▶ **Task item**: Pictures aside, return all of the records exactly as they stand.

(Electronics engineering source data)
+ + +
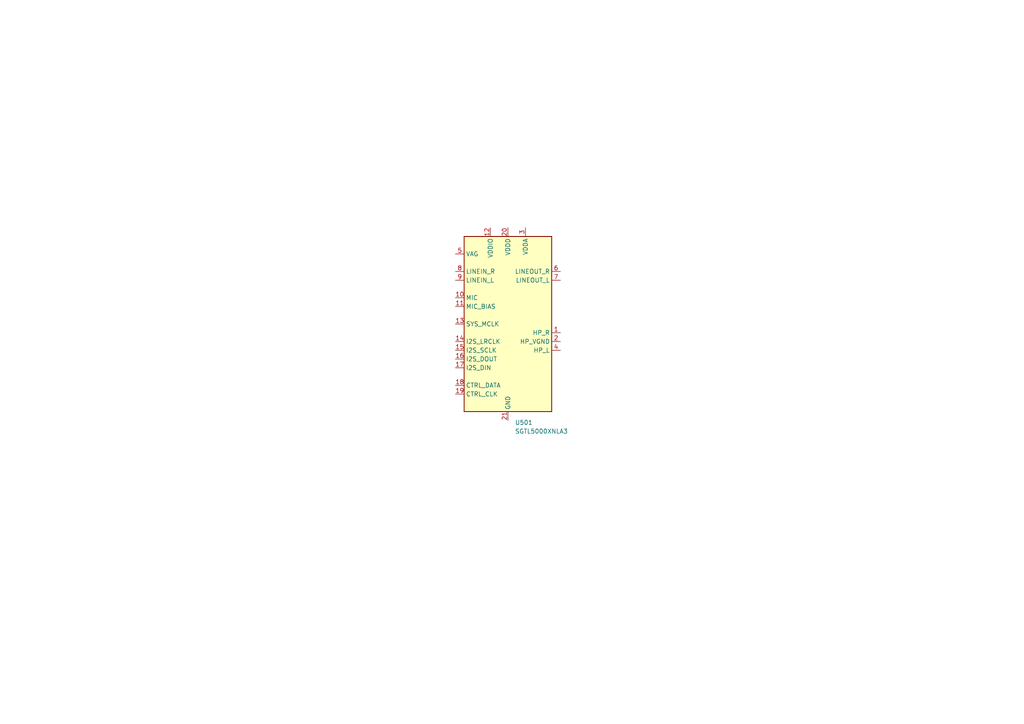
<source format=kicad_sch>
(kicad_sch (version 20211123) (generator eeschema)

  (uuid 3540f935-04c6-4343-9dea-becd1b5c41b8)

  (paper "A4")

  


  (symbol (lib_id "Audio:SGTL5000XNLA3") (at 147.32 93.98 0) (unit 1)
    (in_bom yes) (on_board yes) (fields_autoplaced)
    (uuid 86e381ee-b7e3-4178-8656-4151e9cb4790)
    (property "Reference" "U501" (id 0) (at 149.3394 122.555 0)
      (effects (font (size 1.27 1.27)) (justify left))
    )
    (property "Value" "SGTL5000XNLA3" (id 1) (at 149.3394 125.095 0)
      (effects (font (size 1.27 1.27)) (justify left))
    )
    (property "Footprint" "Package_DFN_QFN:QFN-20-1EP_3x3mm_P0.4mm_EP1.65x1.65mm" (id 2) (at 147.32 93.98 0)
      (effects (font (size 1.27 1.27)) hide)
    )
    (property "Datasheet" "https://www.nxp.com/docs/en/data-sheet/SGTL5000.pdf" (id 3) (at 147.32 93.98 0)
      (effects (font (size 1.27 1.27)) hide)
    )
    (pin "1" (uuid 8726c963-dd74-4333-a701-17778f0e51bb))
    (pin "10" (uuid 31becb34-ec8a-4594-b684-13fd839867f2))
    (pin "11" (uuid 8ec12cca-46c1-43d0-b542-8e2d416d9653))
    (pin "12" (uuid 83e05205-86d9-4def-bb0b-a73152ecbd27))
    (pin "13" (uuid 0d23b153-c116-464f-a8ac-839e5b3b8a8e))
    (pin "14" (uuid 7c390750-b54b-4fc4-8c10-8bf1f849b9b7))
    (pin "15" (uuid 2480d8f9-86bb-4fb5-a4dc-5d91602602a4))
    (pin "16" (uuid 2bedbe76-600a-4377-8576-426dd3f3bdfb))
    (pin "17" (uuid a1f3cd10-11b8-4464-bb6c-377d952b97d9))
    (pin "18" (uuid 868c63aa-b50e-41b2-9a1d-01bd5b431664))
    (pin "19" (uuid a82227f4-b97c-454c-8445-9cd6b3831b97))
    (pin "2" (uuid 6adc337c-2fba-40e9-b18a-f0a14cc94ccb))
    (pin "20" (uuid 5dd1f185-695b-4709-8be9-ad349900152d))
    (pin "21" (uuid ad6272a5-e933-4428-b779-1c468be3beec))
    (pin "3" (uuid caa87f77-e900-4692-b840-6d08513eb0b0))
    (pin "4" (uuid 311e9743-9c7e-4a14-a5c5-fc2c152c3615))
    (pin "5" (uuid 95b8f4b8-937e-4880-80d7-9fdb7e012873))
    (pin "6" (uuid de6378fe-cd16-4117-ac90-7bfd9c5d63f4))
    (pin "7" (uuid 991c6b73-1a29-4f53-baf0-6da1b3aded25))
    (pin "8" (uuid 39578e9e-2666-435b-b8bd-78cc0b5fb2e6))
    (pin "9" (uuid d9ecd008-5085-4bb3-a706-232a170e86cf))
  )
)

</source>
+ + +
▶ **Finished exercise**:
<source format=kicad_sch>
(kicad_sch (version 20211123) (generator eeschema)

  (uuid 3540f935-04c6-4343-9dea-becd1b5c41b8)

  (paper "A4")

  


  (symbol (lib_id "Audio:SGTL5000XNLA3") (at 147.32 93.98 0) (unit 1)
    (in_bom yes) (on_board yes) (fields_autoplaced)
    (uuid 86e381ee-b7e3-4178-8656-4151e9cb4790)
    (property "Reference" "U501" (id 0) (at 149.3394 122.555 0)
      (effects (font (size 1.27 1.27)) (justify left))
    )
    (property "Value" "SGTL5000XNLA3" (id 1) (at 149.3394 125.095 0)
      (effects (font (size 1.27 1.27)) (justify left))
    )
    (property "Footprint" "Package_DFN_QFN:QFN-20-1EP_3x3mm_P0.4mm_EP1.65x1.65mm" (id 2) (at 147.32 93.98 0)
      (effects (font (size 1.27 1.27)) hide)
    )
    (property "Datasheet" "https://www.nxp.com/docs/en/data-sheet/SGTL5000.pdf" (id 3) (at 147.32 93.98 0)
      (effects (font (size 1.27 1.27)) hide)
    )
    (pin "1" (uuid 8726c963-dd74-4333-a701-17778f0e51bb))
    (pin "10" (uuid 31becb34-ec8a-4594-b684-13fd839867f2))
    (pin "11" (uuid 8ec12cca-46c1-43d0-b542-8e2d416d9653))
    (pin "12" (uuid 83e05205-86d9-4def-bb0b-a73152ecbd27))
    (pin "13" (uuid 0d23b153-c116-464f-a8ac-839e5b3b8a8e))
    (pin "14" (uuid 7c390750-b54b-4fc4-8c10-8bf1f849b9b7))
    (pin "15" (uuid 2480d8f9-86bb-4fb5-a4dc-5d91602602a4))
    (pin "16" (uuid 2bedbe76-600a-4377-8576-426dd3f3bdfb))
    (pin "17" (uuid a1f3cd10-11b8-4464-bb6c-377d952b97d9))
    (pin "18" (uuid 868c63aa-b50e-41b2-9a1d-01bd5b431664))
    (pin "19" (uuid a82227f4-b97c-454c-8445-9cd6b3831b97))
    (pin "2" (uuid 6adc337c-2fba-40e9-b18a-f0a14cc94ccb))
    (pin "20" (uuid 5dd1f185-695b-4709-8be9-ad349900152d))
    (pin "21" (uuid ad6272a5-e933-4428-b779-1c468be3beec))
    (pin "3" (uuid caa87f77-e900-4692-b840-6d08513eb0b0))
    (pin "4" (uuid 311e9743-9c7e-4a14-a5c5-fc2c152c3615))
    (pin "5" (uuid 95b8f4b8-937e-4880-80d7-9fdb7e012873))
    (pin "6" (uuid de6378fe-cd16-4117-ac90-7bfd9c5d63f4))
    (pin "7" (uuid 991c6b73-1a29-4f53-baf0-6da1b3aded25))
    (pin "8" (uuid 39578e9e-2666-435b-b8bd-78cc0b5fb2e6))
    (pin "9" (uuid d9ecd008-5085-4bb3-a706-232a170e86cf))
  )
)

</source>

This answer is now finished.